A Kind of Resistance
I have known Dr. K since she was a medical student at Al Quds University, smart, feisty, ambitious. She began attending Seeds of Peace as a young teenager and is well- versed in the art of dialogue and reconciliation. She did clinical rotations at Columbia University in New York and Harvard University in Boston and obtained a Masters in International Health Managment at Brandeis University in Waltham after a residency in Beirut evaporated in a war. She dreams of becoming an ophthalmologist, but cannot train at Saint Johns Eye Hospital in East Jerusalem because the Israeli Medical Association does not recognize her MD. She tried again to train in Beirut in 2008, only to be defeated by the outright hostility towards Palestinians that she faced in the hospital. Palestinians face a host of barriers in Lebanon, including restrictions against work and owning property.
Her husband, Dr.

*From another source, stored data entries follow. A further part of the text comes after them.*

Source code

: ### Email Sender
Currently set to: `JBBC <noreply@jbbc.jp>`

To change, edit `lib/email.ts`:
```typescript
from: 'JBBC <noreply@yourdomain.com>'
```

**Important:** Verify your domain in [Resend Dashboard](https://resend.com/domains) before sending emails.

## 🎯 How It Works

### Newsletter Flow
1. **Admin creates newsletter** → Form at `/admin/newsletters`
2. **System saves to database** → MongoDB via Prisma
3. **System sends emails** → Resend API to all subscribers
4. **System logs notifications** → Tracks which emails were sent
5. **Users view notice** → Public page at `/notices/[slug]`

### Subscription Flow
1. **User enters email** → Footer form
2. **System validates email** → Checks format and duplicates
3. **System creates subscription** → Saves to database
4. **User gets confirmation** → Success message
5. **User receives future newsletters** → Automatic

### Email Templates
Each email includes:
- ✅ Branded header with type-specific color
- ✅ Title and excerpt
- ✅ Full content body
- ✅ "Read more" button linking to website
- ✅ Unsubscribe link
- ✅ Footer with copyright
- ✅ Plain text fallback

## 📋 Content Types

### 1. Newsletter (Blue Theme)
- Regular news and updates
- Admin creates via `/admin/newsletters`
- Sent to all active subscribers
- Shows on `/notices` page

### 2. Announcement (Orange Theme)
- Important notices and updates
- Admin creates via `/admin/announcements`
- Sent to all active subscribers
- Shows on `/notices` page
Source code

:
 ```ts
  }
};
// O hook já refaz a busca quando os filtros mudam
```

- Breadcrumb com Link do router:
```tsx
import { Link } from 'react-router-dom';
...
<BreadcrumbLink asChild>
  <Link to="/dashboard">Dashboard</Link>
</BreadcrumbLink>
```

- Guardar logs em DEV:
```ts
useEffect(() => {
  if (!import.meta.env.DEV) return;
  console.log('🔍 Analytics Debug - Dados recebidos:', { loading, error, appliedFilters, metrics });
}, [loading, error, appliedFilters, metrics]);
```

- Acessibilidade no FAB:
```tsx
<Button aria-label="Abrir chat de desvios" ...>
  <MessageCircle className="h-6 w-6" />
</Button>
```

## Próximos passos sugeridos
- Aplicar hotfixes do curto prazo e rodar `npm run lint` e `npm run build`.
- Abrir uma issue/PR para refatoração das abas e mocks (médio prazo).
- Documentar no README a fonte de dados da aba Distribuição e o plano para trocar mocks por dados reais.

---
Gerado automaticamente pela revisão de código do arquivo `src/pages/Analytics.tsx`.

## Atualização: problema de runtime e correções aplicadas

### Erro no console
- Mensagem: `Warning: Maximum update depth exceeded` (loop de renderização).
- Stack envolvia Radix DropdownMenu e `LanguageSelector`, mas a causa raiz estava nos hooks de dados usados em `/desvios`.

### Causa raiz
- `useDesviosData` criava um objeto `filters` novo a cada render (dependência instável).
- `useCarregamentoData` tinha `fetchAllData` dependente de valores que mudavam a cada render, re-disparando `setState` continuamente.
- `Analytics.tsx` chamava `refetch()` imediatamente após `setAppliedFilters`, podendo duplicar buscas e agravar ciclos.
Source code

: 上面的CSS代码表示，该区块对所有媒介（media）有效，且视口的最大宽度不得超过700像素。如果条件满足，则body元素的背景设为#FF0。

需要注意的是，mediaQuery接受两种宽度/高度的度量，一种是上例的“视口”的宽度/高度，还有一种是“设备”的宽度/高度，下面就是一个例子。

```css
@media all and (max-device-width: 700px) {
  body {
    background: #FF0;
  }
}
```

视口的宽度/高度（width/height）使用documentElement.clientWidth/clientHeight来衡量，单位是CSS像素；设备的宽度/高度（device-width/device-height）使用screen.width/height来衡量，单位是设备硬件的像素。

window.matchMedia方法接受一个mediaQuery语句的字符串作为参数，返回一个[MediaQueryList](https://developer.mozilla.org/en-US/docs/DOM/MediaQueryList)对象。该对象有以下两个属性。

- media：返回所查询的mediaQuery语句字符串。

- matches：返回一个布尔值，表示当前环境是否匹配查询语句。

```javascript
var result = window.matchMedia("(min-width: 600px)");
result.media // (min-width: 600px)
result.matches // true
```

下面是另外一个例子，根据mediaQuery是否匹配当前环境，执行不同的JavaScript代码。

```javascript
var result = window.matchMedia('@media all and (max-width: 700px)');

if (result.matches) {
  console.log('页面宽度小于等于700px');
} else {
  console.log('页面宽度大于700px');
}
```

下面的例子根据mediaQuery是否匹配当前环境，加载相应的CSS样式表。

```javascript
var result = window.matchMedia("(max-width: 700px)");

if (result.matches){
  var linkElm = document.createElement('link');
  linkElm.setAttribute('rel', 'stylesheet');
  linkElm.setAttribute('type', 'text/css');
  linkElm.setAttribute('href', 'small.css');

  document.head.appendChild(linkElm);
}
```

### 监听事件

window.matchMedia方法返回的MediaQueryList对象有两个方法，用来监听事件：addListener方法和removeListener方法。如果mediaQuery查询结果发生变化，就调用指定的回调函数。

A, is an accomplished obstetrician-gynecologist, has worked with numerous NGOs, Palestinian governmental hospitals, Israeli hospitals, private clinics, headed ob-gyn departments, trained for five years in England, and had further training in the US. When we talked just before he left Beirut with his wife in 2008, he expressed despair at ever having a family, “We would be raising Bedouins.”
Both of these physicians are deeply committed to their work, to the betterment of Palestinian health care and society, and to creating a hopeful life for their five week old daughter. From my vantage point, any hospital would be lucky to have them.
But their dream now is to leave Palestine, to turn their backs on the governmental corruption and cronyism they find rampant in the Palestinian health care system. The checkpoints, the restrictions, the IDF raids, the difficulties over water and electricity, have poisened their hopes and their futures; they are now living in a state of suspended rage and despair. They also cannot tolerate working in the Israeli health care system which feels like one arm of the monster that is destroying their lives. Dr. A admits to “a kind of PTSD. I can’t take it any longer.” In a few weeks, Dr A leaves for a long awaited interview in Australia.
If successful, he will take his wife and baby thousands of miles away from her close knit family, from the familiarities of language, food, spices music, and cultural expectations. She is already applying for training programs and prerequisite exams. They talk about return in the future with Australian citizenship.
Dr. A gestures emphatically, “You know, this is a kind of resistance.” The refusal to be destroyed.